St. Paul City Attorney declines silver platter prosecution
Sara Grewing, the city attorney for the City of St. Paul, was presented with the findings and decision of the of the Campaign Finance and Public Disclosure Board in its consideration of the conduct of the Republican Party of Minnesota, its former chair, Tony Sutton, and others in the matter of the 2010 gubernatorial election recount; Grewing was asked to review the information and prosecute Sutton for the gross misdemeanor that the Board found:
Tony Sutton, former chair of the RPM, violated Minnesota Statutes section 10A.29 when he redirected a contribution from Robert Cummins through CTAP for the benefit of the RPM in order to avoid disclosure. Although Mr. Sutton’s actions in this regard were intentional and criminal sanctions are available, the Board leaves the decision as to whether a criminal investigation should be undertaken to the appropriate County Attorney. [emphasis added]
Parenthetically, since the statute, Minn. Stat. § 10A.29, specifies a gross misdemeanor (still no slap on the wrist: usually a year and $3,000 max) and not a felony penalty, a city attorney has the authority to investigate and charge it.
On Friday, Grewing said to the people who have the responsibility and authority to administer the statutes in question, and who investigated the recount for six months, took thirteen depositions, and poured over thousands of pages of depositions, files and emails:
Close, but no cigar.
Well, I paraphrase. Here’s what she wrote in a letter to Mike Dean, the Executive Director of Common Cause, who lodged the complaint with the Board in the first place:
In a nutshell, and without embroidery, here is what Tony Sutton did:
1) Put three lawyers, Tony Trimble, Eric Magnuson, and Michael Toner on the recount case, retained by the Republican Party of Minnesota, immediately after the election in November of 2010.
2) These three lawyers ran up a tab of nearly $600,000 (and you thought Dayle Nolan was expensive), apparently just in November and first week of December of 2010, a sum that there was no way that the RPM could pay. Sutton asked the three lawyers to re-invoice their bills to Count Them All Properly, Inc. Which each did, without letting RPM off the hook.

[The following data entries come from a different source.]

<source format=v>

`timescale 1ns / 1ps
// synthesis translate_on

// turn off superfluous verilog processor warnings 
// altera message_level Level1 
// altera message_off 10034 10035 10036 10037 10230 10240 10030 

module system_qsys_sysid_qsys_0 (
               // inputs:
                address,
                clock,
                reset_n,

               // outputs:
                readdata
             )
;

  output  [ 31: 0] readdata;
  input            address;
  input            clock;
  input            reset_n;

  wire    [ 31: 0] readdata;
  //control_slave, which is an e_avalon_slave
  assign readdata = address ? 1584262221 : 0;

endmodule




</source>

3) Sutton tried to direct contributions to CTAP — the source of which he said he didn’t think had to be disclosed — to pay RPM’s lawyers’ bills. He did get one contributor, Robert Cummins, to contribute $30,000 to CTAP, which was used to — guess what? — pay the RPM’s lawyers. This was a neat way to encourage contributors to make anonymous contributions to the RPM, and Sutton admitted as much in his deposition. (See page 21 of the Board’s decision at the link above.)
Simply put, Sutton was circumventing the disclosure requirements of Minnesota campaign finance law. It is a crime to do that; here is Minn. Stat. § 10A.29:
Circumvention prohibited. An individual or association that attempts to circumvent this chapter by redirecting a contribution through, or making a contribution on behalf of, another individual or association is guilty of a gross misdemeanor and subject to a civil penalty imposed by the board of up to $3,000.

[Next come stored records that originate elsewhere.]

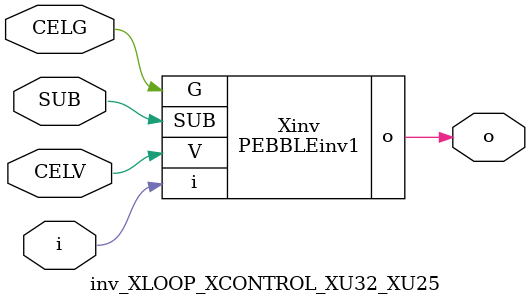
<source format=v>



module PEBBLEinv1 ( o, G, SUB, V, i );

  input V;
  input i;
  input G;
  output o;
  input SUB;
endmodule

//Celera Confidential Do Not Copy inv_XLOOP_XCONTROL_XU32_XU25
//Celera Confidential Symbol Generator
//5V Inverter
module inv_XLOOP_XCONTROL_XU32_XU25 (CELV,CELG,i,o,SUB);
input CELV;
input CELG;
input i;
input SUB;
output o;

//Celera Confidential Do Not Copy inv
PEBBLEinv1 Xinv(
.V (CELV),
.i (i),
.o (o),
.SUB (SUB),
.G (CELG)
);
//,diesize,PEBBLEinv1

//Celera Confidential Do Not Copy Module End
//Celera Schematic Generator
endmodule

</source>
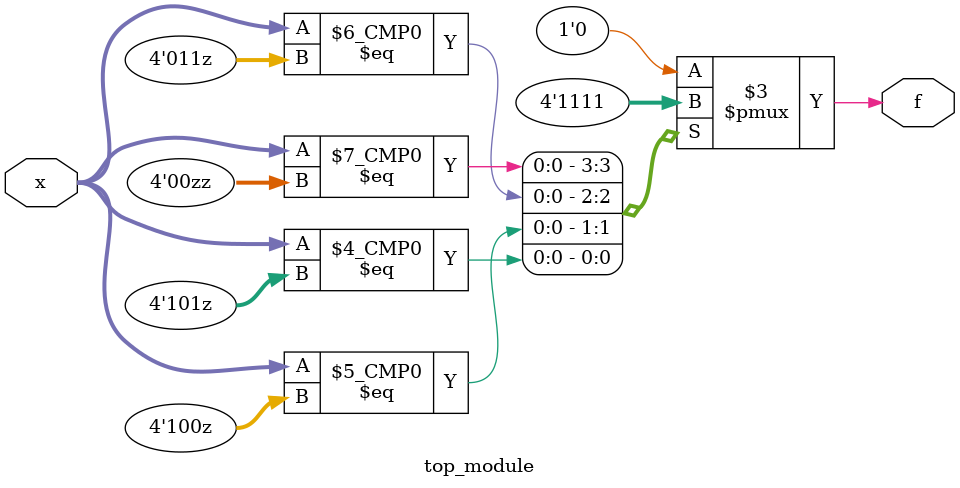
<source format=sv>
module top_module (
	input [4:1] x,
	output logic f
);

always_comb begin
    case(x)
        4'b00??: f = 1;
        4'b010?: f = 0;
        4'b011?: f = 1;
        4'b100?: f = 1;
        4'b101?: f = 1;
        default: f = 0;
    endcase
end
endmodule

</source>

Grewing doesn’t think she can prove beyond a reasonable doubt that Tony Sutton was trying get around the law. He said, after all, he didn’t know he was doing anything wrong. He was so candid in his deposition!
When it comes time to meet you Maker, kids, I hope you all get a softie like Sara Grewing making the call.
If prosecutors always took people at their word, we wouldn’t have any criminals.
Let’s cast a little more jaundiced eye on Tony Sutton’s culpability.
Tony Sutton was the treasurer of the RPM before he failed upward to become the chair. It beggars belief to think he was unaware that having someone else paying RPM bills would be a contribution to the RPM, requiring disclosure of the identity of the person or (illegal) entity making the payment. Sutton’s claim of being the ingenue here is simply not credible. It’s incredible, to use the original meaning of the word.
The fact that Sutton asked the lawyers to re-invoice their bills to CTAP is evidence that Sutton knew it was a subterfuge.
It is also metaphysically impossible for Sutton to have relied on advice of counsel for the scheme as he claims. The attorney in question, Michael Toner, denies under oath that he gave the advice that Sutton asserts, and Sutton cannot produce any written or corroborating testimony that he received it. Moreover, Sutton hired the lawyers on the RPM’s tab right after the election, and CTAP was not even incorporated until December 3, 2010, just before Emmer conceded. Sutton’s claim here is also incredible.
The individual who incorporated CTAP, Dan Puhl, a Republican operative from Washington, D.C., did so thinking that CTAP would actually conduct the recount, retain lawyers, and raise money anonymously as an independent entity. But Puhl was late to the game; CTAP never engaged in any recount activity or advocacy; it certainly didn’t hire any lawyers.
All of the recount efforts were undertaken by the Republican Party of Minnesota and its chair, Tony Sutton, through the lawyers they hired. Again, the question arises: why would the lawyers re-bill CTAP when they never did any work for it?
The charging decision of the St. Paul City Attorney’s Office needs to be reviewed by another public law office, perhaps one more experienced with political or white collar crime.